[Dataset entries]
— Start —

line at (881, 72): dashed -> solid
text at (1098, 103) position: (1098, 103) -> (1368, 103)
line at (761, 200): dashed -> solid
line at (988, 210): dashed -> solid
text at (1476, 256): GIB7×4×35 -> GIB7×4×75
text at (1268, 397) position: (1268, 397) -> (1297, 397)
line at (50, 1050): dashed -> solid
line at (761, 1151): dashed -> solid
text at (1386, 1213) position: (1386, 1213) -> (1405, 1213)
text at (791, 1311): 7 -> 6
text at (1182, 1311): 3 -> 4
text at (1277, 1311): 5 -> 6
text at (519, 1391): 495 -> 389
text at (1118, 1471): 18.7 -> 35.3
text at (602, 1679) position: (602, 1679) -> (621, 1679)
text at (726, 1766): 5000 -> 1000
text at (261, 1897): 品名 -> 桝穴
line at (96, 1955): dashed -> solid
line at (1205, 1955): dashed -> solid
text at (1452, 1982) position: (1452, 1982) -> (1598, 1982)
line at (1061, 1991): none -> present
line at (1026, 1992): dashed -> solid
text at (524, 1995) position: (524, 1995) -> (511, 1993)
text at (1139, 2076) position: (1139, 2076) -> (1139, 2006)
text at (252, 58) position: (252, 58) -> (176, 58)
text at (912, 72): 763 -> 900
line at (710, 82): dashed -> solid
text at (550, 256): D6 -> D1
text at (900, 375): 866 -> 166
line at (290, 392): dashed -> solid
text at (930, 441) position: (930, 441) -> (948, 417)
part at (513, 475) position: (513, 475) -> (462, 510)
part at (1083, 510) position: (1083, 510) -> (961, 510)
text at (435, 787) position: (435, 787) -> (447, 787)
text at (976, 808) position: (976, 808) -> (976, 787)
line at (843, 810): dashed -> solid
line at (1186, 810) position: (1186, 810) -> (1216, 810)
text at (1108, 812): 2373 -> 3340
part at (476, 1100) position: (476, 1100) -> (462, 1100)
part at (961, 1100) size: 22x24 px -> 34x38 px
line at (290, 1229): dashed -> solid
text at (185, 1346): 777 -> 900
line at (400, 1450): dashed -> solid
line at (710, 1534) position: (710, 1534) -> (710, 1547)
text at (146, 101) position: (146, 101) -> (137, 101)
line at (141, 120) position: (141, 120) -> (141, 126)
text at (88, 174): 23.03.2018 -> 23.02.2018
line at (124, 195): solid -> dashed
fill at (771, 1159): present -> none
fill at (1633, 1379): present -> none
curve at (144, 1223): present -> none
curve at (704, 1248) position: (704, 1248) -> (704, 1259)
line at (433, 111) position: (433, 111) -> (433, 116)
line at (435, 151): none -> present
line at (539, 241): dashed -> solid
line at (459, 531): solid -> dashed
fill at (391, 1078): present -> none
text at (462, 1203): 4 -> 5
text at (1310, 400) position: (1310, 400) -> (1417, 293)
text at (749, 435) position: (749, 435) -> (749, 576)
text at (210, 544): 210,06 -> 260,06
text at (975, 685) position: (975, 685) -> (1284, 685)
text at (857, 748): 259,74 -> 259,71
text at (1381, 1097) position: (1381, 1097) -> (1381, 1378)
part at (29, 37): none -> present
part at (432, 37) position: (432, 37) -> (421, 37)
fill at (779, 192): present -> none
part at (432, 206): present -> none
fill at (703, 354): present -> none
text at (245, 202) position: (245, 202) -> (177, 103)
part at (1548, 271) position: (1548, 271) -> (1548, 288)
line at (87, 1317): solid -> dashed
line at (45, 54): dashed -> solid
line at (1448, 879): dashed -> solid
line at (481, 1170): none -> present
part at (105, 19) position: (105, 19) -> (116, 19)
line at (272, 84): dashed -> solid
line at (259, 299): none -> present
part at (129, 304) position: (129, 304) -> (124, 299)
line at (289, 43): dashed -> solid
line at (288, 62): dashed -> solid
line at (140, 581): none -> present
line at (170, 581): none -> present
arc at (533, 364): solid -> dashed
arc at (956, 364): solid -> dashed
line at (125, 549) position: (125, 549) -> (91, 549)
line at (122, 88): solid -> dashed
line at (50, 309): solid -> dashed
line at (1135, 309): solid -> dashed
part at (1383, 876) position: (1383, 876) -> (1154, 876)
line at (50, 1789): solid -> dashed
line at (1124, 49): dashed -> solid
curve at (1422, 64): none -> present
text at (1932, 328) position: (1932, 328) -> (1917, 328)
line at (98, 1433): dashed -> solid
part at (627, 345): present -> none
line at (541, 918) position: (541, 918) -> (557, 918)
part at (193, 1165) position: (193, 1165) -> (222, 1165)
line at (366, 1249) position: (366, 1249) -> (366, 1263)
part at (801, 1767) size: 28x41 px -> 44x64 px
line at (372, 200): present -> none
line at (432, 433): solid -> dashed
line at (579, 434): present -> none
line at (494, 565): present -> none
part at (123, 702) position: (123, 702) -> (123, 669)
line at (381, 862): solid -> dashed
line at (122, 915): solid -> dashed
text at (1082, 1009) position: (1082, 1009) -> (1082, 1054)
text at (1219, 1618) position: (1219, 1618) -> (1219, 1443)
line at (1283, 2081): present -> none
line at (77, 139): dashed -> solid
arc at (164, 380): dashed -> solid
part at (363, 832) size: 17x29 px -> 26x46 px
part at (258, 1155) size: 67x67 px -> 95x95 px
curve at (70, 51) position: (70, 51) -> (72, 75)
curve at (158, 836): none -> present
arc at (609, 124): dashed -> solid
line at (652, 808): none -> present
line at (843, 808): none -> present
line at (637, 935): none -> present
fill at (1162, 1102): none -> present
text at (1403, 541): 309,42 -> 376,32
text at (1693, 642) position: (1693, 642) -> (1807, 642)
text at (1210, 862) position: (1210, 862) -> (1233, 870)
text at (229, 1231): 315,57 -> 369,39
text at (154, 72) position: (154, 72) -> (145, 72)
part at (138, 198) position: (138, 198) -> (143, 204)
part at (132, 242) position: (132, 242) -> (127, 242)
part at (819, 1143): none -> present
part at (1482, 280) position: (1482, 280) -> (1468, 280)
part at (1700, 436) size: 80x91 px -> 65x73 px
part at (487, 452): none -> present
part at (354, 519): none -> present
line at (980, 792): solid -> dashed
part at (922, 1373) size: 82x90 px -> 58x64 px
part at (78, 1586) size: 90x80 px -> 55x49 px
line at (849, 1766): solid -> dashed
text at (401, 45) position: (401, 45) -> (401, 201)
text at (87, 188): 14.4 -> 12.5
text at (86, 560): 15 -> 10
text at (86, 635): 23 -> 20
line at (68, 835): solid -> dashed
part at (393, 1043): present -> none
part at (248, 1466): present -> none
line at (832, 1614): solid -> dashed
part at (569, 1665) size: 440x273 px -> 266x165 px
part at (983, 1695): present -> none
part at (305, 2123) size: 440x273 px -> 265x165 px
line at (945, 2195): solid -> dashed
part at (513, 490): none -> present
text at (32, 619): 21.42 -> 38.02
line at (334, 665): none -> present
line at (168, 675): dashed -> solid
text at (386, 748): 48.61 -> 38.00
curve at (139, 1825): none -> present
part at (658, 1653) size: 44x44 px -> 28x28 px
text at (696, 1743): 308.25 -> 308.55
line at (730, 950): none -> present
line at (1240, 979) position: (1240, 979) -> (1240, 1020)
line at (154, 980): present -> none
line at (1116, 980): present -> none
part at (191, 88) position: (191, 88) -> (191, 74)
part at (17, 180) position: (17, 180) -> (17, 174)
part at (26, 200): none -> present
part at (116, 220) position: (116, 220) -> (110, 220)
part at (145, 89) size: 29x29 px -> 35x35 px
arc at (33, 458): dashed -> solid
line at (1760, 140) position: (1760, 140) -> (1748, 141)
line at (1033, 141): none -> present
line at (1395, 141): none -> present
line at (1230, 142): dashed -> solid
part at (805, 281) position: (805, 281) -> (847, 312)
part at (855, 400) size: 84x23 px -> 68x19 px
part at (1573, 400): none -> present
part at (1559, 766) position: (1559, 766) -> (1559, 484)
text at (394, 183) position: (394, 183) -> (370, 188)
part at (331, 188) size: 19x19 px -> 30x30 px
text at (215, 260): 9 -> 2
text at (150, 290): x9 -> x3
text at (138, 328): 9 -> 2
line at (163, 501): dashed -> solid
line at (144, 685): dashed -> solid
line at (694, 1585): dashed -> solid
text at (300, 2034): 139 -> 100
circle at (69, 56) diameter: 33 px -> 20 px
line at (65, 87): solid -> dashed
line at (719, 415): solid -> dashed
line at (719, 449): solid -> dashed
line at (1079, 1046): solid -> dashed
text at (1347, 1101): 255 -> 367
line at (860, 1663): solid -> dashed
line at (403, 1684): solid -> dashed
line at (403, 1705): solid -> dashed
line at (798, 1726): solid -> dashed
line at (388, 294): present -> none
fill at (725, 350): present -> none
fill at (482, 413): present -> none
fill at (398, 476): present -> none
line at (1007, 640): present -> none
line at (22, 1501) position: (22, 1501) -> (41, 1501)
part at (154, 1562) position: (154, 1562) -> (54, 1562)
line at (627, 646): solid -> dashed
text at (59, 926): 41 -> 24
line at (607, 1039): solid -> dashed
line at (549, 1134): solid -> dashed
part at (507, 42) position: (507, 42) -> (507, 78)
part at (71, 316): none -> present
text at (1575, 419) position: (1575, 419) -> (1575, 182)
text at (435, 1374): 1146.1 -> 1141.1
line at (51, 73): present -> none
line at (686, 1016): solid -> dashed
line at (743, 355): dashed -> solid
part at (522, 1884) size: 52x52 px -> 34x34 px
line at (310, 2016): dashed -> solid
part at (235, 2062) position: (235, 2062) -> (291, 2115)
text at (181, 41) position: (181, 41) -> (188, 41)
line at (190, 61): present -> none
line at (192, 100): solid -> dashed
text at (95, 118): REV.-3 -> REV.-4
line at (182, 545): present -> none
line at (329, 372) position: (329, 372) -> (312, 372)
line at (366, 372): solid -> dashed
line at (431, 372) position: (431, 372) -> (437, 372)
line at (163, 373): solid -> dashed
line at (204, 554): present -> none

— End —

> **What is needed**:
Copy the listing word for word from its first line down to the line with "text at (1108, 812): 2373 -> 3340", including both of those lines.

> **Solution for this task**:
line at (881, 72): dashed -> solid
text at (1098, 103) position: (1098, 103) -> (1368, 103)
line at (761, 200): dashed -> solid
line at (988, 210): dashed -> solid
text at (1476, 256): GIB7×4×35 -> GIB7×4×75
text at (1268, 397) position: (1268, 397) -> (1297, 397)
line at (50, 1050): dashed -> solid
line at (761, 1151): dashed -> solid
text at (1386, 1213) position: (1386, 1213) -> (1405, 1213)
text at (791, 1311): 7 -> 6
text at (1182, 1311): 3 -> 4
text at (1277, 1311): 5 -> 6
text at (519, 1391): 495 -> 389
text at (1118, 1471): 18.7 -> 35.3
text at (602, 1679) position: (602, 1679) -> (621, 1679)
text at (726, 1766): 5000 -> 1000
text at (261, 1897): 品名 -> 桝穴
line at (96, 1955): dashed -> solid
line at (1205, 1955): dashed -> solid
text at (1452, 1982) position: (1452, 1982) -> (1598, 1982)
line at (1061, 1991): none -> present
line at (1026, 1992): dashed -> solid
text at (524, 1995) position: (524, 1995) -> (511, 1993)
text at (1139, 2076) position: (1139, 2076) -> (1139, 2006)
text at (252, 58) position: (252, 58) -> (176, 58)
text at (912, 72): 763 -> 900
line at (710, 82): dashed -> solid
text at (550, 256): D6 -> D1
text at (900, 375): 866 -> 166
line at (290, 392): dashed -> solid
text at (930, 441) position: (930, 441) -> (948, 417)
part at (513, 475) position: (513, 475) -> (462, 510)
part at (1083, 510) position: (1083, 510) -> (961, 510)
text at (435, 787) position: (435, 787) -> (447, 787)
text at (976, 808) position: (976, 808) -> (976, 787)
line at (843, 810): dashed -> solid
line at (1186, 810) position: (1186, 810) -> (1216, 810)
text at (1108, 812): 2373 -> 3340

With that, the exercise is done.